**Actions to take:**
a – Reproduce verbatim the part of the blog passage on pdf tools that opens with the words containing "LATER EDIT: I" and closes with "and academic publishing.".
b – Using the blog passage on pdf tools, give a short answer to each question below.
(i) According to the later edit, between which paper formats can pdfjam convert pdf files?
(ii) Which imagemagick utility does the addendum name for concatenating image files into a multi-page pdf?
(iii) Besides the suite already discussed, what other pdf tools does the writer say they have used?
c – Continue the blog passage on pdf tools, starting right after its final sentence.

The meaning of the various command switches will, I think, be obvious.

This is just a thin slice of the capabilities offered by just one suite of pdf manipulating tools available under GNU/Linux. I have used other tools such as pdfedit, pdftk, flpsed, to good effect as well.

LATER EDIT: I just discovered a new and interesting functionality of pdfjam; it can convert pdf's from a4 to letter format (and vice versa). The relevant command is pdfjam --paper letter --outfile out.pdf in.pdf

Monday, March 21, 2016

Addendum to the seventh installment: imagemagick as a resource for the budget-constrained researcher

In this installment, I'll cover concatenating multiple image files into a multi-page pdf--a very handy trick the imagemagick utility convert makes possible. But first, a bit of grousing on the subject of academia, budget-constrained researching, and academic publishing.

Pricing for on-line academic resources tends, not surprisingly, to be linked to budgetary allowances of large academic institutions: what institutions can afford to pay for electronic access to some journal or other, for example, will influence the fee that will be charged to anyone wishing to gain such access. If one is affiliated with such an institution--whether in an ongoing way such as by being a student, staff, or faculty member, or in a more ephemeral way, such as by physically paying a visit to one's local academic library--one typically need pay nothing at all for such access: the institution pays some annual fee that enables these users to utilize the electronic resource.

(Page-level text extractions)
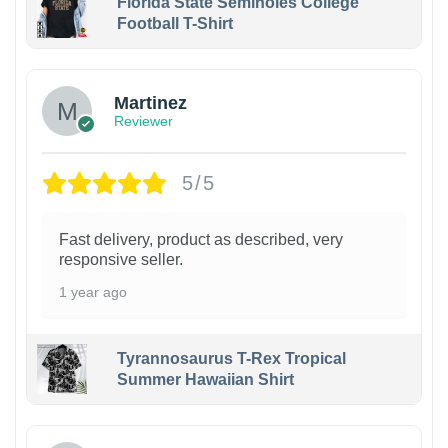
Florida State Seminoles College
Football T-Shirt
Martinez
Reviewer
5/5
Fast delivery, product as described, very
responsive seller.
1 year ago
Tyrannosaurus T-Rex Tropical
Summer Hawaiian Shirt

**Outputs for the tasks:**
a –
LATER EDIT: I just discovered a new and interesting functionality of pdfjam; it can convert pdf's from a4 to letter format (and vice versa). The relevant command is pdfjam --paper letter --outfile out.pdf in.pdf

Monday, March 21, 2016

Addendum to the seventh installment: imagemagick as a resource for the budget-constrained researcher

In this installment, I'll cover concatenating multiple image files into a multi-page pdf--a very handy trick the imagemagick utility convert makes possible. But first, a bit of grousing on the subject of academia, budget-constrained researching, and academic publishing.

b –
(i) From a4 to letter format, and vice versa.
(ii) convert.
(iii) pdfedit, pdftk and flpsed.

c –
But for someone who has no long-term affiliation with such an institution and who may find it difficult to be physically present in its library, some sort of payment may be required. To give an example, while doing some research recently for an article I'm writing, I found several related articles I need to read. I should mention that, since I am still in the early stages of writing my article, there are bound to be several additional articles to which I will need ongoing access. I will address two journal articles in particular, both of which were published between twenty and thirty years ago.

I discovered that both articles were available through an on-line digital library. I was offered the option of downloading the articles at between twenty and forty dollars apiece. At that rate--since one of my articles' main topics has received fairly scant attention in modern times and I might need to review only another twenty or so articles--it could cost me well over six hundred dollars just to research and provide references for this topic. The time I spend actually writing and revising the article--the less tangible cost, which will exceed by a substantial amount the time spent researching--is an additional "expense" for producing the material.

There are, of course, ways to reduce the more tangible costs. Inter-library-loan often proves a valuable resource in this regard since even non-academic libraries who may lack subscriptions to academic publishers or digital libraries can nonetheless request journals or books containing relevant articles or, even better yet, obtain for their patrons such articles in electronic format--typically pdf files--these latter often having been created by scanning from paper-and-ink journals or books.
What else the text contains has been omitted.